On paper, Griffin sounds like the bad boy to remember. Horrible childhood, misunderstood by all but the heroine, brooding and defiant yet vulnerable all at once… many authors have created intoxicating heroes using these ingredients. However, there is also a fine line separating broody tortured bad boys and whiny emo crybabies, and Griffin crosses the line early on and lands squarely on the crap side when he just won’t stop whining about the same things again and again and again until the last few pages of this story. Yes, he has a horrible mother, and people stare at him when he walks past, but come on, he has lots of money so it’s not like he’s the most unlucky bastard in the world. Worse, he often rejects Olivia – for her own good, naturally – after having his fun with her, so there is a self-serving aspect, at the heroine’s expense, in all his pathetic self-flagellation. I mean, if he thinks she’s too good for him, he could at least keep his willie away from her, right? No, it’s bop her and then drop her – nice.

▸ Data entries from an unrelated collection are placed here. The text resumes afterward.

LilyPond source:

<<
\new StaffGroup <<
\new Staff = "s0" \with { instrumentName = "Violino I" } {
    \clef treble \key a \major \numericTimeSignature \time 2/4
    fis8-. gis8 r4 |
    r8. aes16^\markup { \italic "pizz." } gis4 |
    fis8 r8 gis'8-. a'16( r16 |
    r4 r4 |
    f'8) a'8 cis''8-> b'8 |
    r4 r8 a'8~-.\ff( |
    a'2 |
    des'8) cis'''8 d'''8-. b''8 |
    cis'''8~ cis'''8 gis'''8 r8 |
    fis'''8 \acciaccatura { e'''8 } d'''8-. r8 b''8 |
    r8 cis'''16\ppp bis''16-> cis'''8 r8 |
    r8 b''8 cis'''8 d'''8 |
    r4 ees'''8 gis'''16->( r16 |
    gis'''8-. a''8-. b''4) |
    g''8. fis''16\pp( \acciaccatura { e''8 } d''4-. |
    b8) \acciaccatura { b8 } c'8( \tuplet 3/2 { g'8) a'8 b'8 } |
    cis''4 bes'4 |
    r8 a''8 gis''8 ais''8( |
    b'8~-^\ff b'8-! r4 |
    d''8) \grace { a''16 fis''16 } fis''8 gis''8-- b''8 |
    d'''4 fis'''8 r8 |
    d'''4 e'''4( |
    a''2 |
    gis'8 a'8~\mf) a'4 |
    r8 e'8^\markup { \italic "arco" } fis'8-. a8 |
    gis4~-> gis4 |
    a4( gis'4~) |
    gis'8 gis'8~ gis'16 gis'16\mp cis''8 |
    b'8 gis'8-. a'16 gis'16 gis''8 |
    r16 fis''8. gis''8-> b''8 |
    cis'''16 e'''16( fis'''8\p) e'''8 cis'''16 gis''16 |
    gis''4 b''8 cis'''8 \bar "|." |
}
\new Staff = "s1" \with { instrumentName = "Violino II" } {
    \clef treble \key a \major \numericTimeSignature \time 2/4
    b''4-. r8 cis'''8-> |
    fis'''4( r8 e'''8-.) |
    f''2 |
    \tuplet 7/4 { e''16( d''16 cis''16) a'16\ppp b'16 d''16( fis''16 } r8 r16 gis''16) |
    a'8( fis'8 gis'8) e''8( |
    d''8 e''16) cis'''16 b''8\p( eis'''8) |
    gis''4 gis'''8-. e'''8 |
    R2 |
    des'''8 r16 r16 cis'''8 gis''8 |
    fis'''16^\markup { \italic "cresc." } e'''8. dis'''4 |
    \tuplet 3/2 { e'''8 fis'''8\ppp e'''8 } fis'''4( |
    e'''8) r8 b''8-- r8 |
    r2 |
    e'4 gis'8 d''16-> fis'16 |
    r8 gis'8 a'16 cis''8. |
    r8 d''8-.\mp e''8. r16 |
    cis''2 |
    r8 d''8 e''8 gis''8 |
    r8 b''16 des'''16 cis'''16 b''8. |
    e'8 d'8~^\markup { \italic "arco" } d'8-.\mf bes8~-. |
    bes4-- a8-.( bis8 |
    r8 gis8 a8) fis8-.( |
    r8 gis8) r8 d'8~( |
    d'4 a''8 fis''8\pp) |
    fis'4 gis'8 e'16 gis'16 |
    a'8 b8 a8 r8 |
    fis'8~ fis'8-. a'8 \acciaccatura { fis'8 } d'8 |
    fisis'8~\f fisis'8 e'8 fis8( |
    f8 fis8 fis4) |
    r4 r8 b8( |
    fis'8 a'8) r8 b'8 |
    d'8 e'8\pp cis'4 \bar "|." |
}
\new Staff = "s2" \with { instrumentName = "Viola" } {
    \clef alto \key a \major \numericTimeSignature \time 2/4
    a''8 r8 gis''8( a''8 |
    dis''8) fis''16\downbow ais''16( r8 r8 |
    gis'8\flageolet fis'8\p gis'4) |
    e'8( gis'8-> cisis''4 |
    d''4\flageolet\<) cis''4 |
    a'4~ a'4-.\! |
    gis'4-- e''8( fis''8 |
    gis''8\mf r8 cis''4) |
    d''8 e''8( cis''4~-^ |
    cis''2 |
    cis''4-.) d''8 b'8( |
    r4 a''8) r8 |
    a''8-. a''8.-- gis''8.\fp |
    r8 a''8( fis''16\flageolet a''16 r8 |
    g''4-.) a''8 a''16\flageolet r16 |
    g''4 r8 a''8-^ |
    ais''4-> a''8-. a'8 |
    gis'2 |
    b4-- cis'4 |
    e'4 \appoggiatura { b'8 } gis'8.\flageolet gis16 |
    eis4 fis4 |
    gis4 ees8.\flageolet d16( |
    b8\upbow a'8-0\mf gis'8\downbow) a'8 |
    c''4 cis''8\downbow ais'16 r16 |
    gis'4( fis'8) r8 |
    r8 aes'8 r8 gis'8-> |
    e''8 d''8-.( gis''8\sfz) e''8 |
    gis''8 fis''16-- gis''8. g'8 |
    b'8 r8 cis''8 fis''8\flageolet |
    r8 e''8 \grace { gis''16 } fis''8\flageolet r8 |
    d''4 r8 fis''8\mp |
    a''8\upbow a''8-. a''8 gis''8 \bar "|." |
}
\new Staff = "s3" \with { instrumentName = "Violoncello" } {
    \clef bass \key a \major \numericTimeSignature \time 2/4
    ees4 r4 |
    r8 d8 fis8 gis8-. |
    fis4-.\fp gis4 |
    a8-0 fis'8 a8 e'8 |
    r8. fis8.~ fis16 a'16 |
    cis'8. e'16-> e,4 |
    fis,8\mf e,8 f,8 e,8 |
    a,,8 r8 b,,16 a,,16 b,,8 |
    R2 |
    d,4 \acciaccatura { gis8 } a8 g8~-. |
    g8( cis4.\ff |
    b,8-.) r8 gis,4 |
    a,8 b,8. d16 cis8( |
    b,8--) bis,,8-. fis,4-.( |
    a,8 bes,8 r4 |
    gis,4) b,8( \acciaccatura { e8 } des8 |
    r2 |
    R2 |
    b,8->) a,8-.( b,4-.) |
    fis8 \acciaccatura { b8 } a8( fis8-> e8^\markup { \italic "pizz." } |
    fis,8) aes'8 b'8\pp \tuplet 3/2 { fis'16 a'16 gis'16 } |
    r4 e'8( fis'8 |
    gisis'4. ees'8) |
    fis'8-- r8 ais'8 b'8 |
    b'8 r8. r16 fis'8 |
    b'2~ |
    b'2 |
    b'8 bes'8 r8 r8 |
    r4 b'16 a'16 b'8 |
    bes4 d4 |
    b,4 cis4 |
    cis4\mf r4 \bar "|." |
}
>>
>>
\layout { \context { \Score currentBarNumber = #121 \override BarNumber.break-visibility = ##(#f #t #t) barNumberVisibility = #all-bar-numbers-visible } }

Also, the length of his incessant whining ends up making Griffin more pathetic than tragic-heroic. Hearing him bring up his mother for the who-knows-how-many times makes me throw up my hands and exclaim, “Oh, just go kill her with an ax, embalm her, and start wearing her dresses already!”
So, yes, this one could have been a fun story of a heroine helping a hero heal his wounded soul, but the author overplays the hero’s pity party and ends up emasculating him, turning him into the equivalent of that sulky teen who uses the fact that he’s angry at the world to act like the world owes him a big apology. Yucks.